W homilii abp Hoser mówił o wielkim znaczeniu sakramentu małżeństwa. Podkreślił, że rodzina jest Kościołem w miniaturze i stanowi dla człowieka źródło głębokiej radości.

Hierarcha zwrócił uwagę, że rodzina jest obrazem Trójjedynego Boga, w którym Ojciec, Syn i Duch Święty żyją w głębokich, pełnych miłości relacjach. Przypomniał, że małżeństwo jest w istocie sakramentem trynitarnym - to nie tylko przymierze męża i żony, ale również ich obojga z Jezusem. Pełnia tego przymierza wyraża się w komunii świętej. W związku z tym, jeśli dochodzi do rozpadu małżeństwa wówczas przymierze zostaje zerwane nie tylko między ludźmi, ale również z Bogiem, który pozostaje do końca wierny. Konsekwencją braku komunii z Jezusem jest niemożność przystąpienia do Stołu Pańskiego - tłumaczył abp Hoser.

Przyznał przy tym, że międzyludzkie związki są jedną z najtrudniejszych płaszczyzn życia rodzinnego. „Bardzo często małżonkowie chcą, by druga strona była identyczna. Tymczasem jest to jeden z podstawowych błędów, ponieważ nie tylko mężczyzna jest inny niż kobieta, ale również nie ma dwóch osób identycznych. Wszelkie relacje w tym zwłaszcza rodzinne i społeczne polegają na komplementarności a więc na wzajemnym uzupełnianiu się” - powiedział duchowny.

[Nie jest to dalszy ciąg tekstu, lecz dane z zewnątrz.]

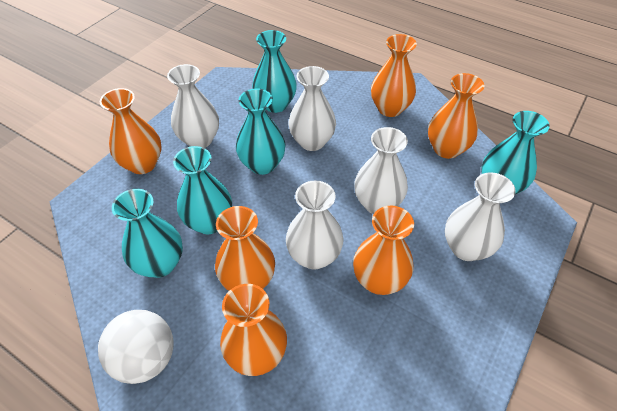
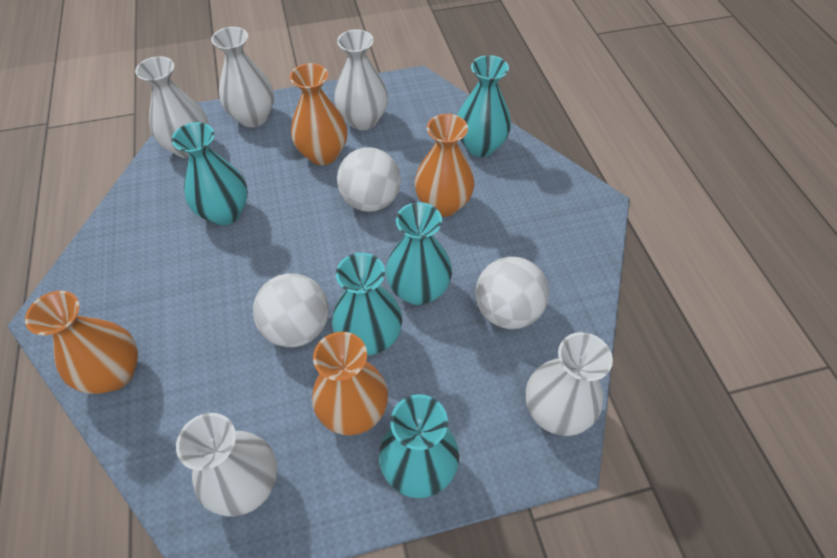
orange vase: 6 -> 4
white ball: 1 -> 3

Arcybiskup wskazał na znaczenie odmiennych ról ojca i matki w życiu dziecka. „Bez ich obecności nie wychowuje się ono w sposób zrównoważony. Nie ma bowiem dwóch stabilizatorów swojego życia” - powiedział. Podkreślił, że glebą, na której młody człowiek może harmonijnie wzrastać i dojrzewać jest wzajemna miłość małżonków. „Rozpad rodziny naznacza dziecko na całe życie” - ostrzegł kaznodzieja.